UN ROMAN DE M. PAUL BOURGET[1]

A sagittâ volante in die, a negotio perambulante in tenebris, ab incursu et dæmonio meridiano, «… la flèche qui vole en plein jour, le tourment qui rôde dans les ténèbres, l’attaque du démon de midi : » ces mots de mystérieux péril, empruntés à un psaume, M. Paul Bourget les a inscrits, en épigraphe, à la première page du roman qui trouve là son titre, le Démon de midi ; et, dès le premier chapitre, un moine les commente. Le démon de midi, c’est la tentation du milieu du jour ; c’est, dans les cloîtres, l’acedia : dégoût, torpeur et tristesse, langueur de la piété, nostalgie du siècle, désir vague et mortel chagrin. Puis, les paroles de l’Écriture sont les riches symboles de vérités variées et nombreuses, dogmatiques et morales. La vie d’un homme se déroule comme une journée ; ainsi la tentation du milieu du jour, c’est la tentation du milieu de nos jours, celle qui vient nous assaillir avant le déclin, dans la force, dans le travail, dans la volonté opérante. Le conquérant commet son imprudence, le poète tourne au politicien, le sermonnaire lance son hérésie et, parmi de plus humbles types d’humanité, le quadragénaire se dérange. C’est une crise de ce genre qu’étudie M. Bourget.

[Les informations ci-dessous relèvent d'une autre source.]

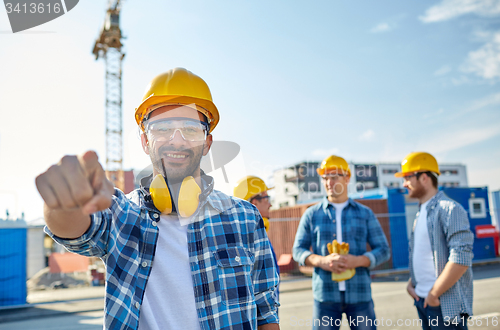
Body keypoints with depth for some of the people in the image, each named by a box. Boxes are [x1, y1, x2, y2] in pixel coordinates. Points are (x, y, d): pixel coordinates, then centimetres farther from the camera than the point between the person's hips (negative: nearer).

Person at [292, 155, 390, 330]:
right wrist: (322, 261, -16)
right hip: (325, 295, 0)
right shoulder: (311, 214, 8)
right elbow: (298, 250, 5)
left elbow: (383, 250, 6)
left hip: (360, 295, 0)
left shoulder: (365, 213, 9)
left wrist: (357, 260, -14)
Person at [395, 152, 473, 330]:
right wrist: (411, 283, 7)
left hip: (445, 305, -8)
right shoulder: (421, 213, 13)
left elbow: (461, 259, -21)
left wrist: (434, 293, -18)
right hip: (422, 301, 8)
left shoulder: (450, 209, -14)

Mais il a choisi pour son héros un catholique, voire un défenseur de la religion, de la doctrine même et de l’orthodoxie, un laïc, un homme de plume et qui consacre son talent, sa foi, son énergie à lutter contre les ennemis de l’Église, ennemis du dehors, les athées et anticléricaux, ennemis de l’intérieur,

  1. Le Démon de midi, deux volumes in-16 ; Plon.